Ready-made short crust pastry is easily available in supermarkets, both in the fridge and freezer sections. But honestly it is really easy to make and doesn’t take that much time at all.
About Plain Short Crust Pastry
Short Crust pastry is one that is made with a higher proportion of fat and contains no raising agent to make it rise and expand during baking. It is light and crispy. A tender pastry which crumbles easily when eaten.
With its crumbly biscuit-like texture soaking up fluids it makes it perfect for quiches, tarts, samosas and pies. Plus it is surprisingly sturdy when removed from a tin.
There are many types of short crust pastry, but this recipe is for plain. Which is most used for savoury fillings; however it is a good all-rounder as it’s also good for sweet fillings too.
It can kept in the fridge for 1 or 2 days, if you need to keep it longer than that then it can be popped in the freezer.
Ingredients for Plain Short Crust Pastry
- 250g plain flour
- 1 beaten egg
- 125g cold butter, diced
- Weigh and prepare your ingredients.
- Next sieve the flour into a large bowl.
- Then add the butter and rub in with your fingertips until the mixture resembles fine breadcrumbs.
- Add the beaten egg and mix to a firm dough.
- Knead the dough briefly and gently on a floured surface. Finally wrap in cling film or a plastic bag to stop it drying out.
- Finally chill for at least 30 minutes or until you are ready to use.
- Bring back to room temperature before using (around 30-40 minutes).
- Add flour to the work surface to roll but ensure that you do not use too much.
- Wash your hands in cold water before handling – to ensure they’re not too hot. Make sure that you roll and handle the dough as little as you can.
- Use a metal tart tin as this will ensure that the bottom is well cooked and not soggy. Make sure not to stretch the pastry into the tin as it could shrink back when cooking, which will cause leaks. If there are any tears when linking the tin just simply wet your fingers or use a brush to moisten the short crust pastry and push it back together.
- Allowing a little overhang will also help avoid leaks from shrinking – they can always be trimmed later.

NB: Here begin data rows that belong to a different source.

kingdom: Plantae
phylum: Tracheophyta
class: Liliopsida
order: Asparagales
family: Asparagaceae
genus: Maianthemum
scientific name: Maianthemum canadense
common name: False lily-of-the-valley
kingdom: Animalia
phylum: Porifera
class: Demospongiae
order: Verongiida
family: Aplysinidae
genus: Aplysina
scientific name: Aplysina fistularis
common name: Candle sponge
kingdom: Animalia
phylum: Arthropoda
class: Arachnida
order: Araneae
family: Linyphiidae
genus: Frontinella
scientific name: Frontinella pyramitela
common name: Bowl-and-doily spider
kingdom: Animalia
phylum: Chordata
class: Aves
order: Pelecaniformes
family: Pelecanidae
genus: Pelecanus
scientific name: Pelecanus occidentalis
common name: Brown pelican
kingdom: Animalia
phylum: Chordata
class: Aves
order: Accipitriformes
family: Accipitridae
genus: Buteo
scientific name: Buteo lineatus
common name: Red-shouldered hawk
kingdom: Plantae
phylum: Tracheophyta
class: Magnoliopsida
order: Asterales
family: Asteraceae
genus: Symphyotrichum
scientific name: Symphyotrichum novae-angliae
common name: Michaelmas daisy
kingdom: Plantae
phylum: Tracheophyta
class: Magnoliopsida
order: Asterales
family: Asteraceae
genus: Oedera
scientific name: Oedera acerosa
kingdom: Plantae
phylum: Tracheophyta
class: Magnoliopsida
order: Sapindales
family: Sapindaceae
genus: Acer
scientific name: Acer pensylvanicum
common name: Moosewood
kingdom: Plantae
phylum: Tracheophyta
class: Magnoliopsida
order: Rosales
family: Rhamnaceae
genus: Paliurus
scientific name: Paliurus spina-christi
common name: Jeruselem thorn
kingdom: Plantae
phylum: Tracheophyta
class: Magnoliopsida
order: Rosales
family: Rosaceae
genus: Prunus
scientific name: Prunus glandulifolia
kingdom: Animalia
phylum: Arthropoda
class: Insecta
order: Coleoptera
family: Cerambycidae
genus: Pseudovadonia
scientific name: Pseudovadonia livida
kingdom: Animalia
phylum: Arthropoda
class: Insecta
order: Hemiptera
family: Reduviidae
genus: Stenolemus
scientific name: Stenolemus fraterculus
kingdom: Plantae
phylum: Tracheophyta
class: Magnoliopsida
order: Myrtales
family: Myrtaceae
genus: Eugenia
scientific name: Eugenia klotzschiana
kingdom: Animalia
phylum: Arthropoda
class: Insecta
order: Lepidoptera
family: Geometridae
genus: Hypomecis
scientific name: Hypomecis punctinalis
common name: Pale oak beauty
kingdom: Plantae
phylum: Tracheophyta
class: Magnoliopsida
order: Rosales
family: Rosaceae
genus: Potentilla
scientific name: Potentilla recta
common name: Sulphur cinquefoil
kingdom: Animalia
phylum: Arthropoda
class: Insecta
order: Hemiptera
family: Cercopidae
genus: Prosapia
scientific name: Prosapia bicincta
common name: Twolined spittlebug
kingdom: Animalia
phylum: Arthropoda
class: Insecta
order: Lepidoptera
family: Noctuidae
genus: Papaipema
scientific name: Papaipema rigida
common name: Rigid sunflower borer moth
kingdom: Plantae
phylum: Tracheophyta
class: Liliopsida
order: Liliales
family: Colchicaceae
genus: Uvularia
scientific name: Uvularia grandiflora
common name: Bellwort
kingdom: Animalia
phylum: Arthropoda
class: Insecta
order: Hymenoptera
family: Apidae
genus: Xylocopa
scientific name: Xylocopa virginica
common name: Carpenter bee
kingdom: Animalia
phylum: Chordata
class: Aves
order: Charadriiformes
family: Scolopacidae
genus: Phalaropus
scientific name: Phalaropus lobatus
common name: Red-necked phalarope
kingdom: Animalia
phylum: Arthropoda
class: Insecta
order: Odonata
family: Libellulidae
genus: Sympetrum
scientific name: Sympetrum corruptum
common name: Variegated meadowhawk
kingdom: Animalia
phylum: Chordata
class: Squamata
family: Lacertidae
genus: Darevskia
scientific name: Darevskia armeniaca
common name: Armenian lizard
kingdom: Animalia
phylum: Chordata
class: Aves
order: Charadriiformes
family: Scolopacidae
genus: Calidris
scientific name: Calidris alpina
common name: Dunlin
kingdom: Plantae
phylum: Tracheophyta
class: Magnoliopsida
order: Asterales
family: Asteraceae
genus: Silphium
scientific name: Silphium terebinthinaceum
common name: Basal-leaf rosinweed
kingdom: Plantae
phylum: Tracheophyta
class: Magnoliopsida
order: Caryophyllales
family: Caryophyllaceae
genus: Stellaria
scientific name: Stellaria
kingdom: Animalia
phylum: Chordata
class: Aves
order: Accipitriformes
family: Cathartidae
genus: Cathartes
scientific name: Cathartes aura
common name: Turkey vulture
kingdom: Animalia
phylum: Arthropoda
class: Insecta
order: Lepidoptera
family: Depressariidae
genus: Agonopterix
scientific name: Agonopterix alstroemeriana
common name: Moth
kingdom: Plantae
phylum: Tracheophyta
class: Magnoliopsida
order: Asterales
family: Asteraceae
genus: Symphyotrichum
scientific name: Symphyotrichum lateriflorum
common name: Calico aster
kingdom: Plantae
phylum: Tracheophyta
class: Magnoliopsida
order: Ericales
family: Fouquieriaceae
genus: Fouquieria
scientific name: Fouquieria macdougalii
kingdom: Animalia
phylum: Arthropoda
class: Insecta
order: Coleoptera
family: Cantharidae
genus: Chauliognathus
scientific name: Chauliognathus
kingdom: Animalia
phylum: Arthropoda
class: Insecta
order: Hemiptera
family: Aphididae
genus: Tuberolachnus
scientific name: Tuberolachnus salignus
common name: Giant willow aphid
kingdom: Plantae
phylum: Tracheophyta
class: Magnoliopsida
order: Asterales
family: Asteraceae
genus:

- Once you have lined your tin with short crust pastry then allow it to rest for five minutes in the fridge to allow the fat to harden.
- Again to prevent a soggy bottom add cold fillings otherwise it will cause the fat to melt.
- Glaze the short crust pastry before cooking. Use egg whites if you want a shiny finish. Beaten eggs or egg yolks for a deeply coloured shine. Finally milk or cream for a matt golden colour.